** Opening Entries provided block **
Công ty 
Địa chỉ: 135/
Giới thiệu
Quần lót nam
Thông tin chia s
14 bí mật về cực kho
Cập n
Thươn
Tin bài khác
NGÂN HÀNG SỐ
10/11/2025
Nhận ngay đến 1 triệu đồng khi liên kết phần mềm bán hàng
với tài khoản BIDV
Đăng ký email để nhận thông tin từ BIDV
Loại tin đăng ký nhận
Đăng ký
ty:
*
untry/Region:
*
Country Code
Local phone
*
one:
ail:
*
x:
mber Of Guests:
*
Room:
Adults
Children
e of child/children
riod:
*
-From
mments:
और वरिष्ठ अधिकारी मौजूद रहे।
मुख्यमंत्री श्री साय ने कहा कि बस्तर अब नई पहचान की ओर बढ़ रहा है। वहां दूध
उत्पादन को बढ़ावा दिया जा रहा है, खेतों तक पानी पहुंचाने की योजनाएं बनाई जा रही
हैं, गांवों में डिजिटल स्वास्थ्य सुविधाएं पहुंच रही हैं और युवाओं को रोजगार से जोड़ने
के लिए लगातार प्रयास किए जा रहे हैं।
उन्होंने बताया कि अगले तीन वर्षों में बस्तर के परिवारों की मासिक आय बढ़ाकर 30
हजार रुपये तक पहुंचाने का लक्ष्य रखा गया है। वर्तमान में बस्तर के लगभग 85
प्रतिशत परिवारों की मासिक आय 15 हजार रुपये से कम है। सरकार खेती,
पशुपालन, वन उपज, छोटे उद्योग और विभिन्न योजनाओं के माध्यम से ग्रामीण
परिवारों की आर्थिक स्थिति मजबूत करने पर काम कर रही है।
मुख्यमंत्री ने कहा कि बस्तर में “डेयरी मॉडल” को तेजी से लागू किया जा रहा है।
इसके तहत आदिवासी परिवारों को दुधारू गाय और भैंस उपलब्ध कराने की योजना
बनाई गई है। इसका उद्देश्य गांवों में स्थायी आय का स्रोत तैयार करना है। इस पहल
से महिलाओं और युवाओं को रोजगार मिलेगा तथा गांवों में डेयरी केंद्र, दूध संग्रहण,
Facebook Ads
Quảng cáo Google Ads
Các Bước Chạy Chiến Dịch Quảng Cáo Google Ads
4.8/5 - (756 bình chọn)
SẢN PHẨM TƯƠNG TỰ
** Closing Entries provided block **
**Exercise objective**
All that is wanted is the set of lines from the one with "14 bí mật về cực kho" through the last line of the entries, both included, output exactly.

**The answer**
14 bí mật về cực kho
Cập n
Thươn
Tin bài khác
NGÂN HÀNG SỐ
10/11/2025
Nhận ngay đến 1 triệu đồng khi liên kết phần mềm bán hàng
với tài khoản BIDV
Đăng ký email để nhận thông tin từ BIDV
Loại tin đăng ký nhận
Đăng ký
ty:
*
untry/Region:
*
Country Code
Local phone
*
one:
ail:
*
x:
mber Of Guests:
*
Room:
Adults
Children
e of child/children
riod:
*
-From
mments:
और वरिष्ठ अधिकारी मौजूद रहे।
मुख्यमंत्री श्री साय ने कहा कि बस्तर अब नई पहचान की ओर बढ़ रहा है। वहां दूध
उत्पादन को बढ़ावा दिया जा रहा है, खेतों तक पानी पहुंचाने की योजनाएं बनाई जा रही
हैं, गांवों में डिजिटल स्वास्थ्य सुविधाएं पहुंच रही हैं और युवाओं को रोजगार से जोड़ने
के लिए लगातार प्रयास किए जा रहे हैं।
उन्होंने बताया कि अगले तीन वर्षों में बस्तर के परिवारों की मासिक आय बढ़ाकर 30
हजार रुपये तक पहुंचाने का लक्ष्य रखा गया है। वर्तमान में बस्तर के लगभग 85
प्रतिशत परिवारों की मासिक आय 15 हजार रुपये से कम है। सरकार खेती,
पशुपालन, वन उपज, छोटे उद्योग और विभिन्न योजनाओं के माध्यम से ग्रामीण
परिवारों की आर्थिक स्थिति मजबूत करने पर काम कर रही है।
मुख्यमंत्री ने कहा कि बस्तर में “डेयरी मॉडल” को तेजी से लागू किया जा रहा है।
इसके तहत आदिवासी परिवारों को दुधारू गाय और भैंस उपलब्ध कराने की योजना
बनाई गई है। इसका उद्देश्य गांवों में स्थायी आय का स्रोत तैयार करना है। इस पहल
से महिलाओं और युवाओं को रोजगार मिलेगा तथा गांवों में डेयरी केंद्र, दूध संग्रहण,
Facebook Ads
Quảng cáo Google Ads
Các Bước Chạy Chiến Dịch Quảng Cáo Google Ads
4.8/5 - (756 bình chọn)
SẢN PHẨM TƯƠNG TỰ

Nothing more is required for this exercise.